TO-DO ITEM
Reproduce the entries exactly and omit the pictures.

Records from a data collection
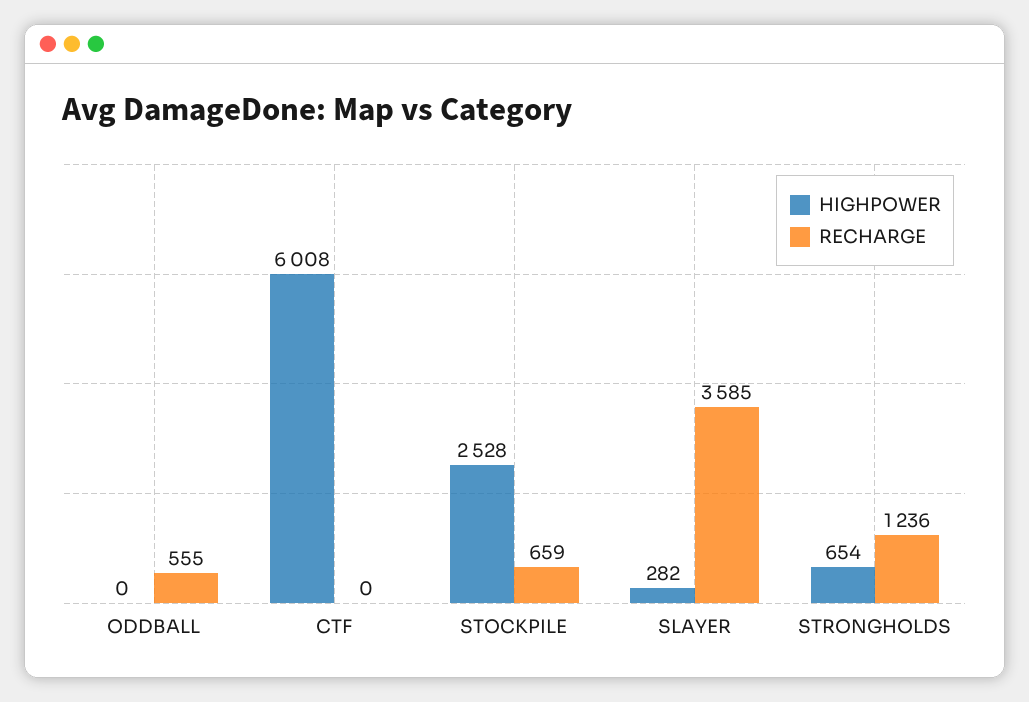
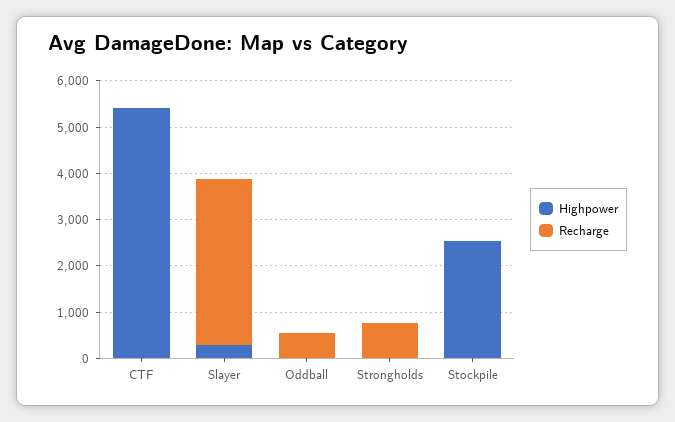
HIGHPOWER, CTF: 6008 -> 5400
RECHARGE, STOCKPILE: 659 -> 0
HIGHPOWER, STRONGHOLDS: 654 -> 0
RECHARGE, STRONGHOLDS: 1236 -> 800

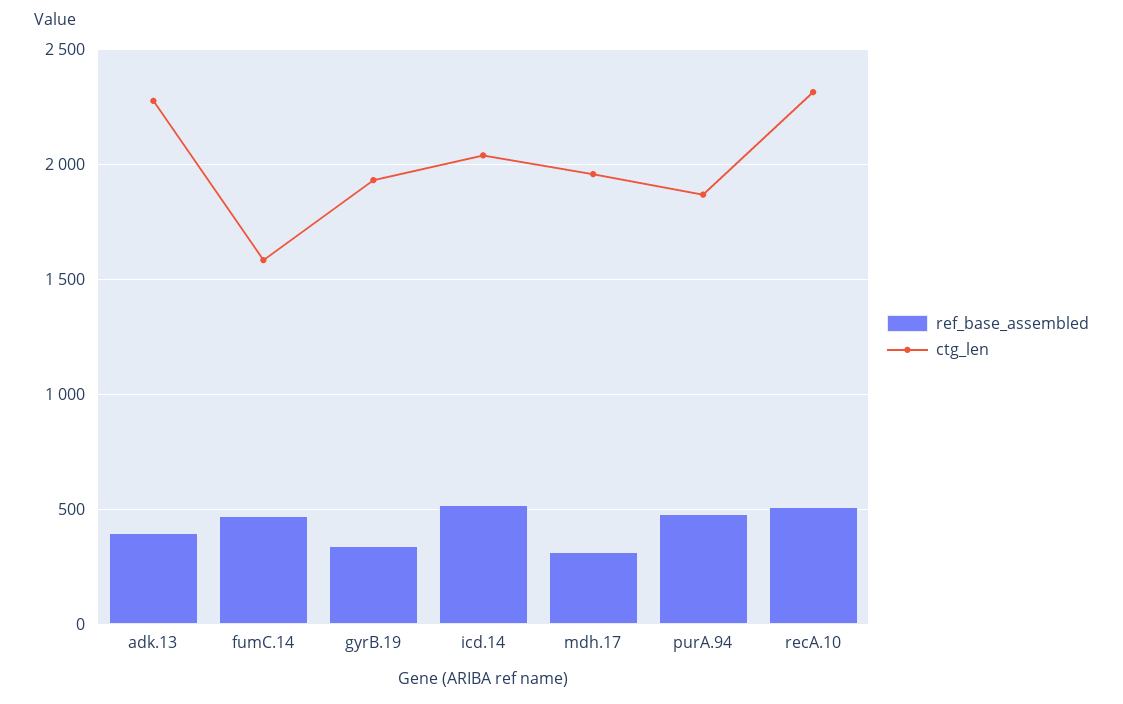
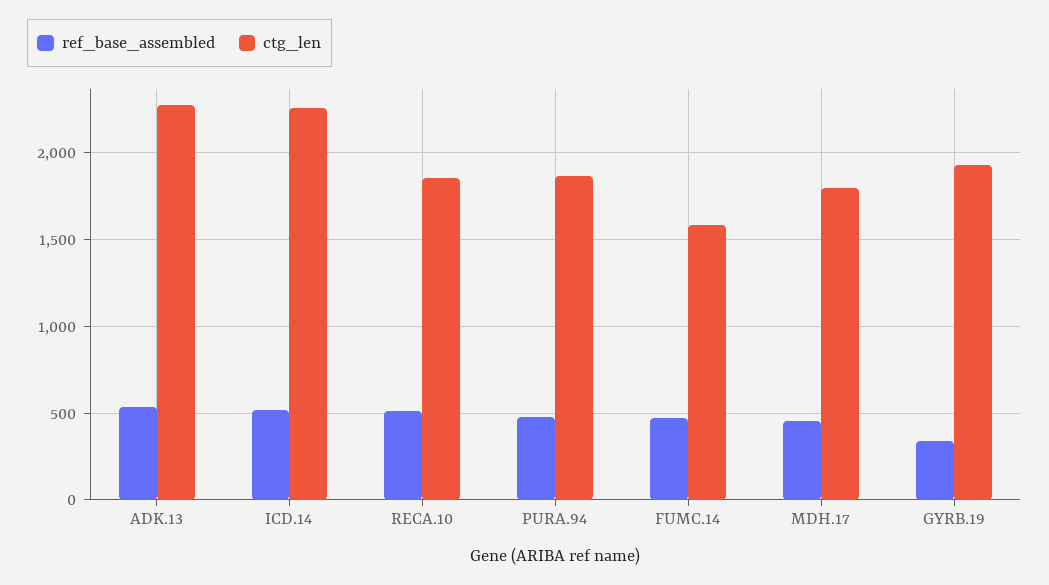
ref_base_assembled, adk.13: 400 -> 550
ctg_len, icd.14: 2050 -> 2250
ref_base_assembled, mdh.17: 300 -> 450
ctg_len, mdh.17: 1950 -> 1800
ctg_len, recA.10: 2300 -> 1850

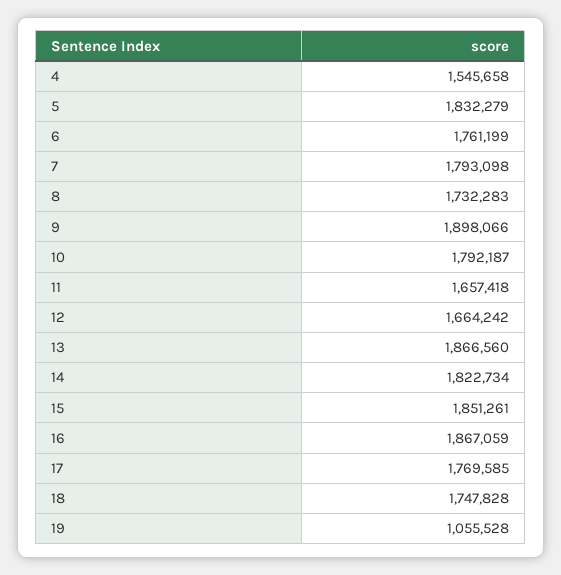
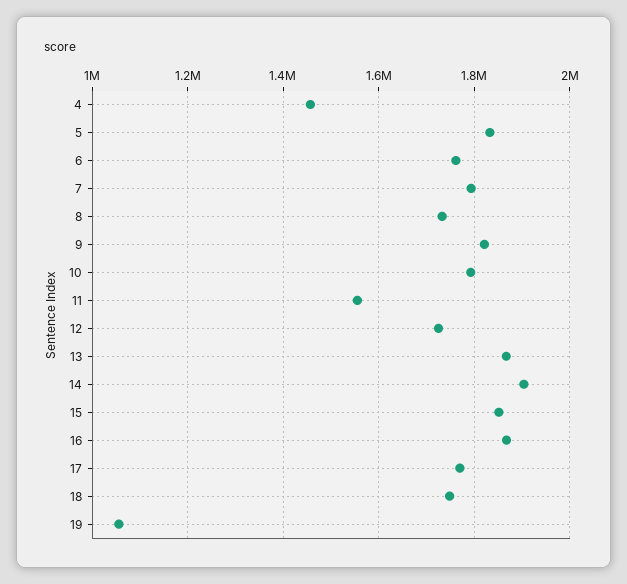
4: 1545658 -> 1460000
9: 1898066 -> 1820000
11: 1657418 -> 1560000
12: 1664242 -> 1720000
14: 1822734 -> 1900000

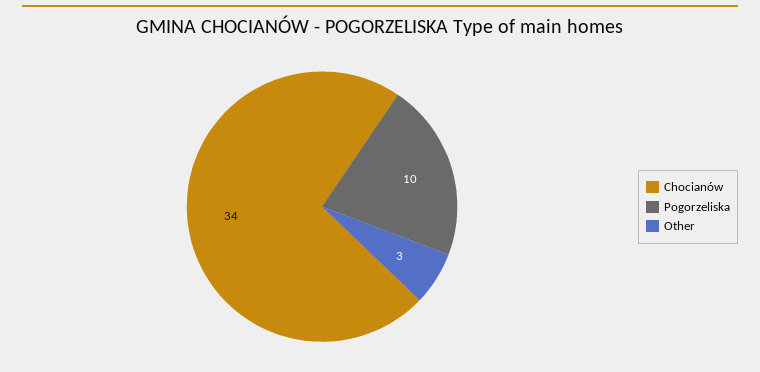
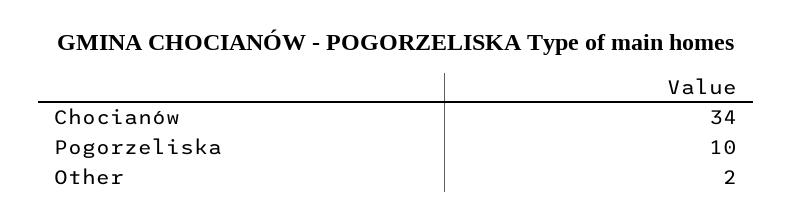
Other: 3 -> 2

WRITTEN ANSWER
HIGHPOWER, CTF: 6008 -> 5400
RECHARGE, STOCKPILE: 659 -> 0
HIGHPOWER, STRONGHOLDS: 654 -> 0
RECHARGE, STRONGHOLDS: 1236 -> 800

ref_base_assembled, adk.13: 400 -> 550
ctg_len, icd.14: 2050 -> 2250
ref_base_assembled, mdh.17: 300 -> 450
ctg_len, mdh.17: 1950 -> 1800
ctg_len, recA.10: 2300 -> 1850

4: 1545658 -> 1460000
9: 1898066 -> 1820000
11: 1657418 -> 1560000
12: 1664242 -> 1720000
14: 1822734 -> 1900000

Other: 3 -> 2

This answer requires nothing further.